DigitalBridge, which crossed $119 billion of assets under management by March 2026, operates multiple data center platforms globally alongside dedicated power infrastructure funds. Stonepeak launched its Montera Infrastructure platform in 2025 with $1.5 billion in equity — a fourth North American data center investment vehicle explicitly designed to include power infrastructure co-development. These capital structures represent a fundamental change in how data center infrastructure is financed: the power generation asset and the data center building are increasingly viewed as a single integrated investment rather than separately owned components. That integration changes the capital structure of data center development, the risk allocation between operators and investors, and the governance requirements for behind-the-meter generation assets that must perform reliably to protect the data center investment sitting behind them.

Power Infrastructure as Underwriting Criterion

The shift from passive energy procurement to active power infrastructure ownership has changed how financial underwriters evaluate data center investments. A facility with a signed fuel cell deployment agreement from Bloom Energy, a firm gas supply contract from Williams or Energy Transfer, and a grid service participation agreement with PJM is a fundamentally different credit than a facility waiting for a utility interconnection that may or may not materialize within the deal’s investment horizon. CoreSite’s 2025 State of the Data Center Report and Bloom Energy’s 2026 Data Center Power Report both confirm that data center decision-makers now view on-site generation as a primary infrastructure component, not a backup or supplementary asset.

Orrick’s infrastructure guide notes that behind-the-meter generation dramatically changes the risk profile of a data center investment: the risk shifts from utility delivery timeline uncertainty to permitting, construction, and operational performance of the on-site generation asset — a risk profile that infrastructure capital has deep experience pricing and managing. The political and regulatory environment reinforces this capital reorientation. A bipartisan coalition of state governors demanding that data centers bear their own infrastructure costs is a durable political alignment. The BYOG framework at PJM, FERC’s co-location rules, and the DOE’s push for federal large-load interconnection jurisdiction all point toward a regulatory future in which behind-the-meter generation transitions from a voluntary strategy to a baseline expectation for large data center facilities in constrained markets. Investors who underwrite data center projects without secured on-site power face an increasing probability that their asset will face regulatory obstacles that grid-independent competitors will not encounter.

A Power Architecture the Grid Did Not Design For

The utility substation was not designed for the data center industry of 2026. It was designed for industrial economies with gradual, predictable load growth and centralized generation assets that expanded at the pace of regulated utility planning cycles. Multi-gigawatt AI campuses arriving simultaneously across a dozen major markets represent a demand shock that no planning cycle anticipated, and no regulatory framework was designed to accommodate at the required velocity. The response has not been to wait for utilities to adapt — it has been to construct a parallel power infrastructure that operates alongside the utility grid while bypassing its constraints.

▶ _TASK PROMPT_: According to the passage on data center power financing, with how much equity did Stonepeak launch its Montera Infrastructure platform in 2025?

▶ _RECORDS SHOWN_:
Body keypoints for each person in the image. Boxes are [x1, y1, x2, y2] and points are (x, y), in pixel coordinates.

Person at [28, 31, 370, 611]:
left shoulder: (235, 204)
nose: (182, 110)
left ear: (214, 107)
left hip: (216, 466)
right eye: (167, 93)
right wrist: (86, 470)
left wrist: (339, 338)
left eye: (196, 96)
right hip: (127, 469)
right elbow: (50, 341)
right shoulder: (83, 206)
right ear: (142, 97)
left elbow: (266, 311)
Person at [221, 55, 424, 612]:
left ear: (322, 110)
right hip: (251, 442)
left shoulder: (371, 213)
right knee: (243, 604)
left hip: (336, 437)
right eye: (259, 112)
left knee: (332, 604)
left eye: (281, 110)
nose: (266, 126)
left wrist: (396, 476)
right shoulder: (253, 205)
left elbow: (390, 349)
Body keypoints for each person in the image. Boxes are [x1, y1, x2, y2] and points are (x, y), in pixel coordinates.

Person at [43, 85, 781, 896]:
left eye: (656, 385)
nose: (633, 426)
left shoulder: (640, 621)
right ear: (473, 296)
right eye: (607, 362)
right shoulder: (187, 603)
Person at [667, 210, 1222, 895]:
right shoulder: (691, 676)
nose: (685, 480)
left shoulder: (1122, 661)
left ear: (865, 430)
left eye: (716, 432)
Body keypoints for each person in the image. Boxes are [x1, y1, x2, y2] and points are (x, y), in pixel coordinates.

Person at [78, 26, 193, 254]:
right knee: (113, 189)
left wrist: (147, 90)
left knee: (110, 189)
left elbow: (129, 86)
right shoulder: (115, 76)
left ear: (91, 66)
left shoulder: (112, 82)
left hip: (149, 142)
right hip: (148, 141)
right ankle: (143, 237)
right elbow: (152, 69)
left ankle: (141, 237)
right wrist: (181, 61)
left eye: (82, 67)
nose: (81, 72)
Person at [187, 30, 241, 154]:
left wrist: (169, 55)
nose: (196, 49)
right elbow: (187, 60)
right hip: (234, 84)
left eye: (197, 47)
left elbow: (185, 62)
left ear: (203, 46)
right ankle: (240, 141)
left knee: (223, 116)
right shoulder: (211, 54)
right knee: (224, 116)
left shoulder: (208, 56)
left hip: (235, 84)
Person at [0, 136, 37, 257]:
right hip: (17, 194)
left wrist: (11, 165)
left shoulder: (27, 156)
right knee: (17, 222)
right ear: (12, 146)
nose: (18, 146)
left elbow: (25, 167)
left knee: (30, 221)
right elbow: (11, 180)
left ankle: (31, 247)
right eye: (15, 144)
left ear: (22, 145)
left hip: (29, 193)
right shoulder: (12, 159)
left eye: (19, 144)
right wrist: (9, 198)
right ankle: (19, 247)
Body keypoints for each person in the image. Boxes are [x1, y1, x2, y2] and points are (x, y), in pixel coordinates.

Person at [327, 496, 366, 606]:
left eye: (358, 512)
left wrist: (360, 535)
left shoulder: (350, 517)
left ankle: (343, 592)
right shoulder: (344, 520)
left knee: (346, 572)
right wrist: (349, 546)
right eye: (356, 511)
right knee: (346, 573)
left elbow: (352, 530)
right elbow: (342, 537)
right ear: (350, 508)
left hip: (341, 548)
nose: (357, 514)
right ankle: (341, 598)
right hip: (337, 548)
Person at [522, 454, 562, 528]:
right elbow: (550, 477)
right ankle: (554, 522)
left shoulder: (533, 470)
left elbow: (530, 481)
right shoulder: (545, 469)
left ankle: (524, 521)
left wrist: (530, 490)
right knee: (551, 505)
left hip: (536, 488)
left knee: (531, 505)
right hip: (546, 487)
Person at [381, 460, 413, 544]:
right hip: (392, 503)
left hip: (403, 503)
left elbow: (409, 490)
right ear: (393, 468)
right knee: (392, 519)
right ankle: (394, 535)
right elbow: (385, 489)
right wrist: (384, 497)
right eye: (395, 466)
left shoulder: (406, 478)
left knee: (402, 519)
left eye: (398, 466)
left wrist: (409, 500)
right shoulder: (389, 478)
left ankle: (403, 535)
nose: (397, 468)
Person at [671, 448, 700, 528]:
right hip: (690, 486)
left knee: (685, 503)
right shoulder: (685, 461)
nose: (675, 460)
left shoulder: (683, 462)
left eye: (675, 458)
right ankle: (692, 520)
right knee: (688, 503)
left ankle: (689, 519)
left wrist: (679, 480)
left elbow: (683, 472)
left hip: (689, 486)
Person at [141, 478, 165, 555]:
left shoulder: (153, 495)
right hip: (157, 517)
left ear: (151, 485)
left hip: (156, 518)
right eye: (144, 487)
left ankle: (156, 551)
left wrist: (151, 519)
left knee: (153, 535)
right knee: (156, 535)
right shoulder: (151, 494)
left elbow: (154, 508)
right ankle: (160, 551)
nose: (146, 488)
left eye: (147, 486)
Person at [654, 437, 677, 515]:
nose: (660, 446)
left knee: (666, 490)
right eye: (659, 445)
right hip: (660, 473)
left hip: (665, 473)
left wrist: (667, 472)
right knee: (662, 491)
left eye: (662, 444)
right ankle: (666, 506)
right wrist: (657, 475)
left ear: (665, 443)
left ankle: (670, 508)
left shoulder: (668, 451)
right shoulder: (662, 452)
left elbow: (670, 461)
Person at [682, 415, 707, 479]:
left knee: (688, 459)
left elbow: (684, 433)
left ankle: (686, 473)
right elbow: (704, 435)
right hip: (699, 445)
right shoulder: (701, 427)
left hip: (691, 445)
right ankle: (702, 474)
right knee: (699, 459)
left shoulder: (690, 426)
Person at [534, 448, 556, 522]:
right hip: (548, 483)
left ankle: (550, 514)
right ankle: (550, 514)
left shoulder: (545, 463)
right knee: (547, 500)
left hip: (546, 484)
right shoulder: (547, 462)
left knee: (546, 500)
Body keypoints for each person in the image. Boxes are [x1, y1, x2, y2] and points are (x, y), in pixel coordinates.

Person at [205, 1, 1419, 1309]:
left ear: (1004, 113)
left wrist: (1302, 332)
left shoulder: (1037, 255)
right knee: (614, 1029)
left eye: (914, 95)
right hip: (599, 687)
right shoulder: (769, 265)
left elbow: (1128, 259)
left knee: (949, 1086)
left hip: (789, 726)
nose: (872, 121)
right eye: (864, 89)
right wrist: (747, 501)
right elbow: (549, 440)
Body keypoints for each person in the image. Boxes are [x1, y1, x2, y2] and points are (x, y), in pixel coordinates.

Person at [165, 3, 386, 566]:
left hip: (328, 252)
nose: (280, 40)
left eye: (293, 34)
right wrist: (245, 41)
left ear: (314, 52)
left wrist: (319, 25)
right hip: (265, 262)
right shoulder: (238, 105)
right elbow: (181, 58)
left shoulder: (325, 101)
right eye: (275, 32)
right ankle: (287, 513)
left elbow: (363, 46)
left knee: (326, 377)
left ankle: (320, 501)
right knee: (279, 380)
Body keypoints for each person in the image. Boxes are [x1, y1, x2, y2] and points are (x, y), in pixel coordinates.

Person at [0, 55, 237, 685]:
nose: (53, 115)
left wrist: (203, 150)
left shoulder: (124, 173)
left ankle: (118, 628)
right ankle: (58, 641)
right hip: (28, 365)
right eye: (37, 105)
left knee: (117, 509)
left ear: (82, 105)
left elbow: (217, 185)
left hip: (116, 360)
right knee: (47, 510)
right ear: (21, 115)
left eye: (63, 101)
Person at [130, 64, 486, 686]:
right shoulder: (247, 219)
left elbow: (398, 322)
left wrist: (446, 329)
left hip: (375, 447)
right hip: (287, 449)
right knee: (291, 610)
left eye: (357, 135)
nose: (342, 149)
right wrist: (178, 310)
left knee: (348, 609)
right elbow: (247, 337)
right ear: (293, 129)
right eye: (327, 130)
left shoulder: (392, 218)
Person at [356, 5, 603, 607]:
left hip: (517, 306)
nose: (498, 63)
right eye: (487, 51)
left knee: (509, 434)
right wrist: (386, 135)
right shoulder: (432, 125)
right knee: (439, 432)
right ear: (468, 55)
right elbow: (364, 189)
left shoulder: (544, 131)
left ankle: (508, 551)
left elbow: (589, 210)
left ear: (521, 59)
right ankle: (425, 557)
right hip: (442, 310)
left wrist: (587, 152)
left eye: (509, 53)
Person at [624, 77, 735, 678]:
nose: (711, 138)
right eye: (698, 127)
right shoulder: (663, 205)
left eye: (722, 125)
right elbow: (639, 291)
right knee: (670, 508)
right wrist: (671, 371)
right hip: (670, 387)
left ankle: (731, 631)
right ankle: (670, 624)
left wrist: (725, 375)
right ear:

▶ _RESULT OF THIS TASK_: $1.5 billion